§ Passage provided
A think tank called CNA recently issued a 140 page report titled China versus Vietnam: An Analysis of the Competing Claims in the South China Sea authored by Raul (Pete) Pedrozo. It provides a further legal rationale for growing US efforts to inject itself into South China Sea EEZ disputes on behalf of Vietnam and against the PRC.
A few reasons why attention should be paid.
First, the institution.
CNA is described as a non-profit corporation. A fuller description would be a “US Navy analytic division dating to 1942 that works exclusively for and is funded exclusively by the US government but was corporatized in the 1990s so it could dip its beak into non-DoD government work through a division called the Institute for Public Research”.
You could say that “CNA” stands for “Center for Naval Analyses”, the name of its antecedent organization. But you’d be wrong, according to CNA, in a “note to reporters and editors”: CNA is not an acronym and is correctly referenced as “CNA Corporation, a non-profit research and analysis organization located in Arlington, VA.”

§ Raw data

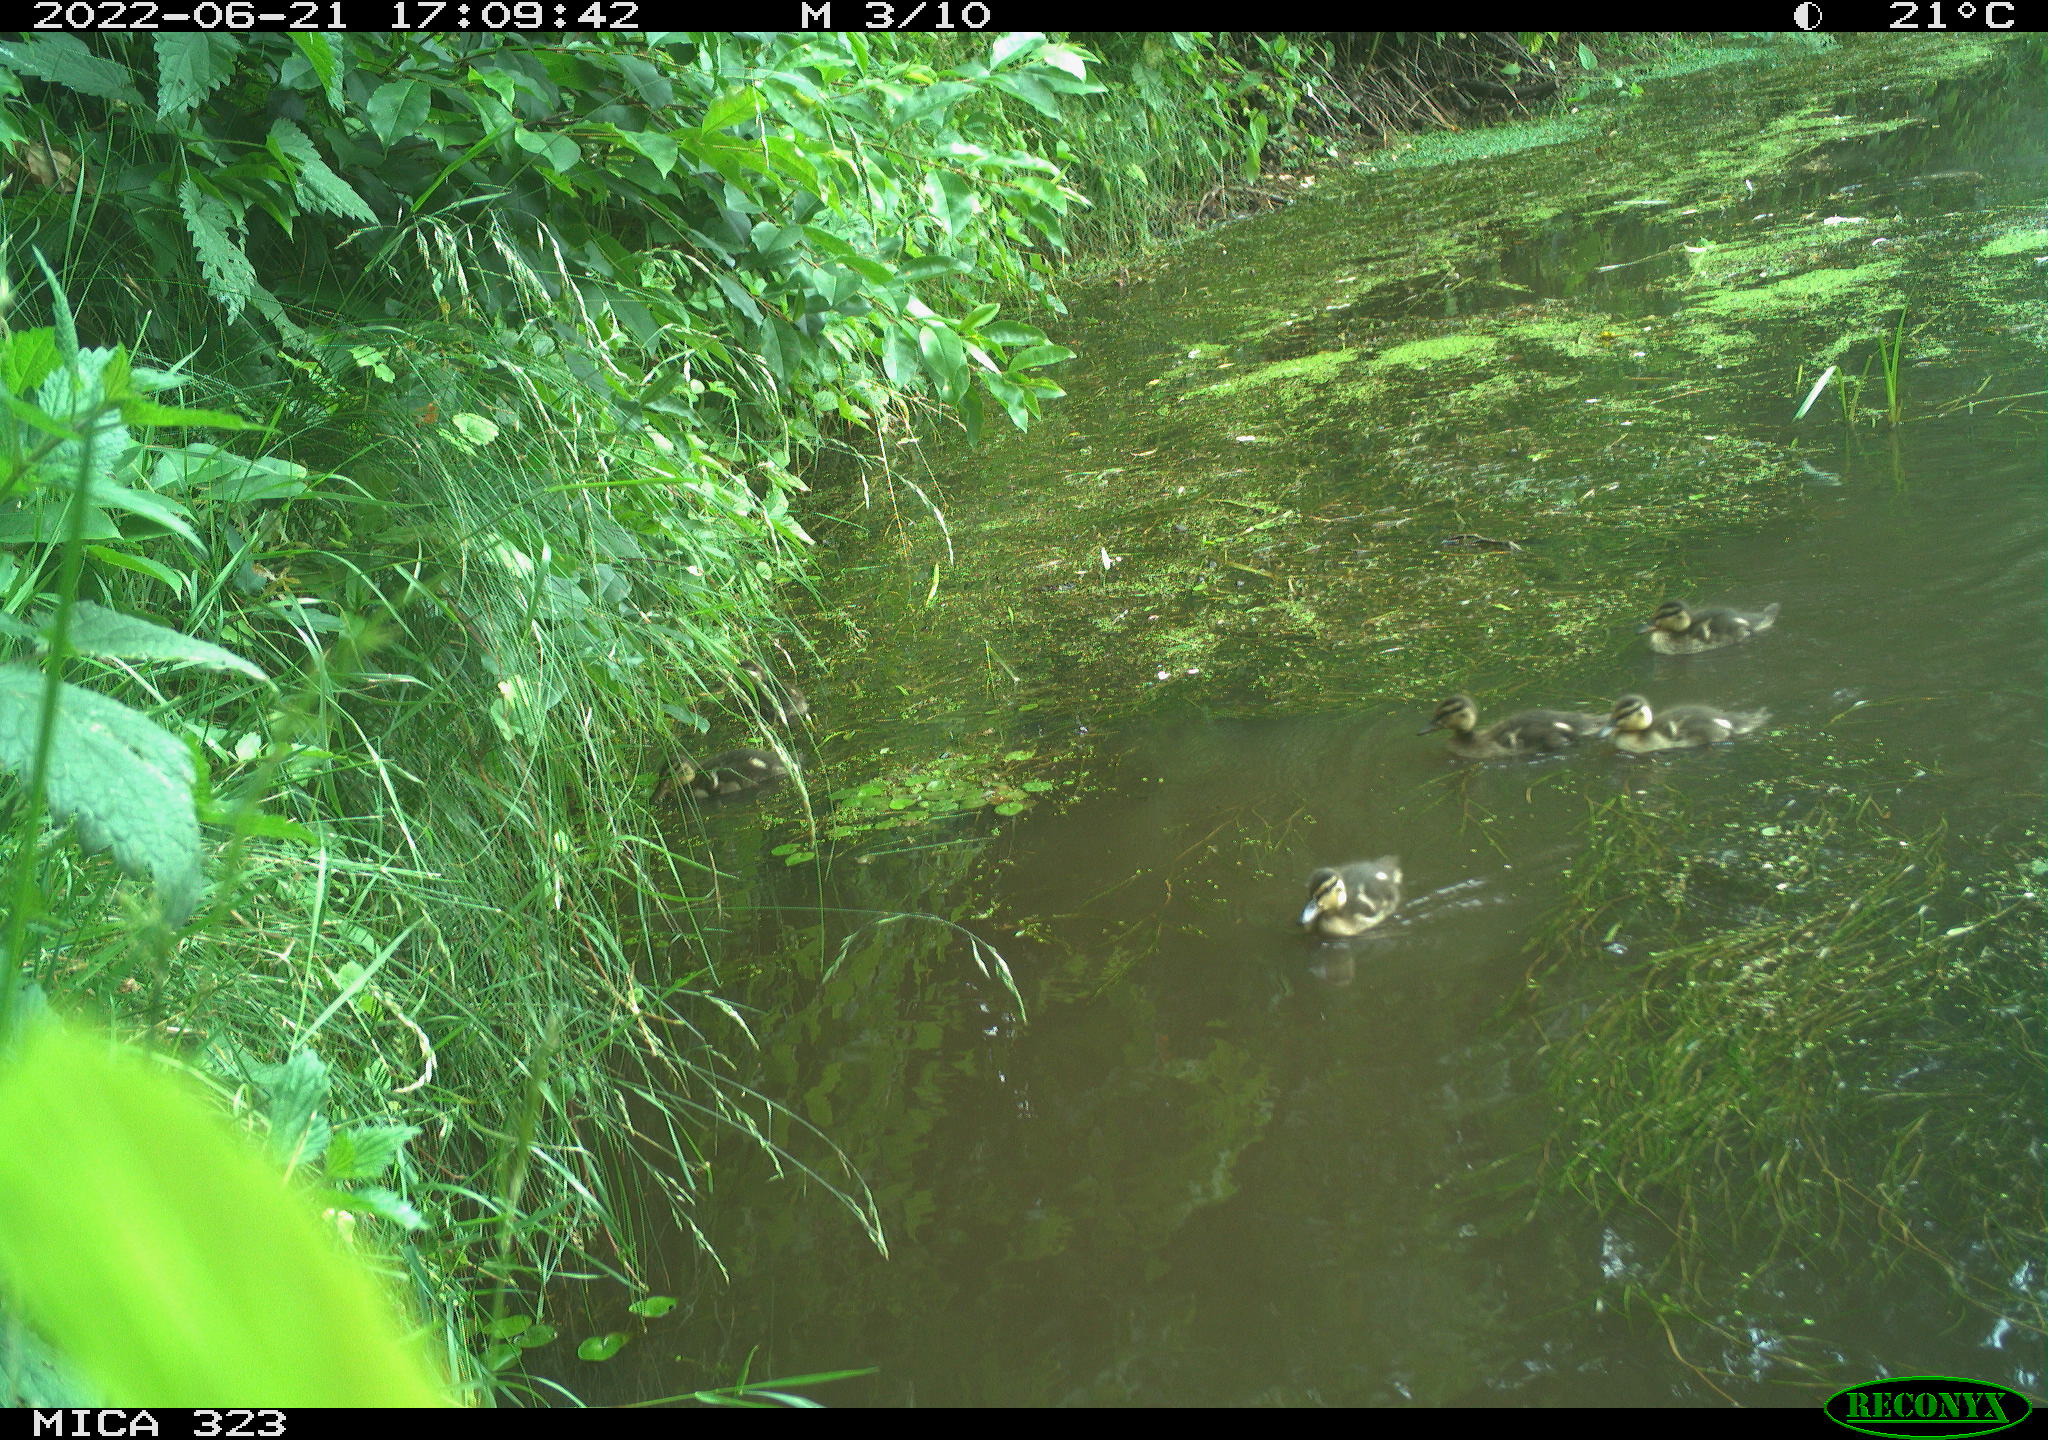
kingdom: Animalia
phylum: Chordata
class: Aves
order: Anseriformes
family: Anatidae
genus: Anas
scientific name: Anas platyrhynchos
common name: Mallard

---

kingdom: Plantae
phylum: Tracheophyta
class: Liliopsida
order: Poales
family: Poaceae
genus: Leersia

§ Task details
Reproduce, word for word, the stretch of the piece on the CNA report from "A think tank" through "should be paid.".

§ Task output
A think tank called CNA recently issued a 140 page report titled China versus Vietnam: An Analysis of the Competing Claims in the South China Sea authored by Raul (Pete) Pedrozo. It provides a further legal rationale for growing US efforts to inject itself into South China Sea EEZ disputes on behalf of Vietnam and against the PRC.
A few reasons why attention should be paid.